**EXERCISE PASSAGE**

════

Branching out in these stunning treehouses

In Enid Blyton’s Faraway Tree series, children explore the Enchanted Wood and climb to the top of a tree so tall that its highest branches reach into far-off lands in the clouds. Blyton’s tree is hollowed and wide enough to contain houses stacked skywards with magical creatures inside.

Many a grown-up gets misty-eyed over childhood memories of holing up in a makeshift treehouse at the bottom of the garden, harking back to a simpler time.

These days, treehouses are no basic wooden affairs with a rope ladder leading up to a cobbled-together fort. And they are no longer just for children. Instead, based on a trend for luxury tree homes stemming from the States, homeowners are splashing out tens of thousands on craftsman-built arboreal spaces complete with home comforts.

High-end versions are now so mainstream that Microsoft opened three last year for its employees at its corporate headquarters outside Seattle, designed by Pete Nelson, a master treehouse builder who lives in Washington state.

════

**RECORDS**
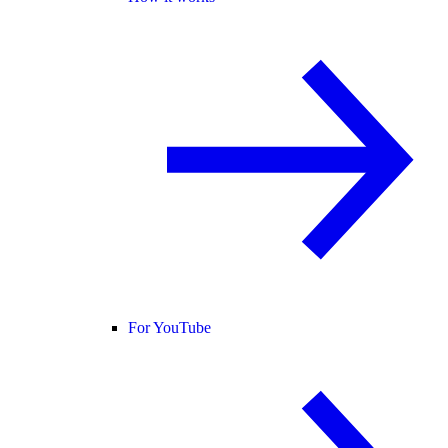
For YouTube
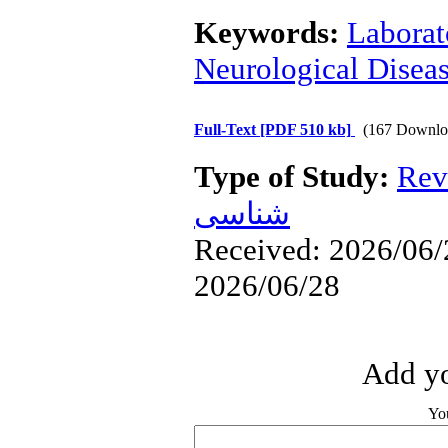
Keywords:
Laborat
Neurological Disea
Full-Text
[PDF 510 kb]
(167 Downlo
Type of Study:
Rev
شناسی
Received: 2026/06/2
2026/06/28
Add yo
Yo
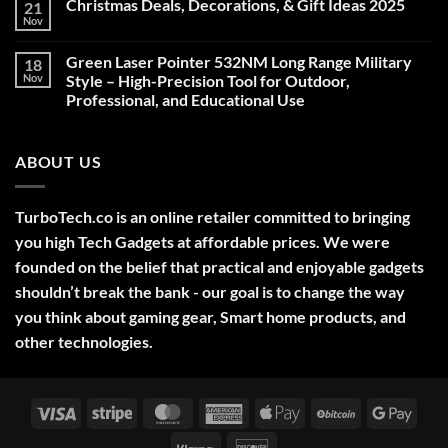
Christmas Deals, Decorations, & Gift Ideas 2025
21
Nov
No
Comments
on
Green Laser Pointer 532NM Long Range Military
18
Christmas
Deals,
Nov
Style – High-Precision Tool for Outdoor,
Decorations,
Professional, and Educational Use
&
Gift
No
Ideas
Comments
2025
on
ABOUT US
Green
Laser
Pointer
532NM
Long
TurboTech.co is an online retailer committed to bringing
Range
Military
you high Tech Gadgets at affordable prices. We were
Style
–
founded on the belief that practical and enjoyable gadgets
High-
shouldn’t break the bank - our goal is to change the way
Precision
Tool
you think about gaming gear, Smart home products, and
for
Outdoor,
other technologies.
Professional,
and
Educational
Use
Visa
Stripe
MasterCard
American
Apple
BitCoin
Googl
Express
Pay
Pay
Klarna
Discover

════

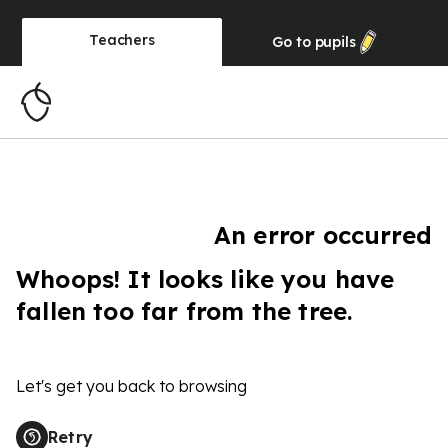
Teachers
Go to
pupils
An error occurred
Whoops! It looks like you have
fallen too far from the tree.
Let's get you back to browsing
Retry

════

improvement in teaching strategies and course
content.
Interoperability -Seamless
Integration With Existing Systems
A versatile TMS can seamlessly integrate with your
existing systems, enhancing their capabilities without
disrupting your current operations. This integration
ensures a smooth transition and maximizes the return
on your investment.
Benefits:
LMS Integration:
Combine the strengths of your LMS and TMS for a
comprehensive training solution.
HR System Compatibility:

════

**QUESTIONS ON THE MATERIAL**
A – According to the treehouse article, who designed the three treehouses that Microsoft opened for its employees?
B – Reproduce word for word the part of the treehouse article starting with "Many a grown-up" and going on through "with home comforts.".

**PER-TASK OUTPUTS**
A – Pete Nelson, a master treehouse builder who lives in Washington state.

B –
Many a grown-up gets misty-eyed over childhood memories of holing up in a makeshift treehouse at the bottom of the garden, harking back to a simpler time.

These days, treehouses are no basic wooden affairs with a rope ladder leading up to a cobbled-together fort. And they are no longer just for children. Instead, based on a trend for luxury tree homes stemming from the States, homeowners are splashing out tens of thousands on craftsman-built arboreal spaces complete with home comforts.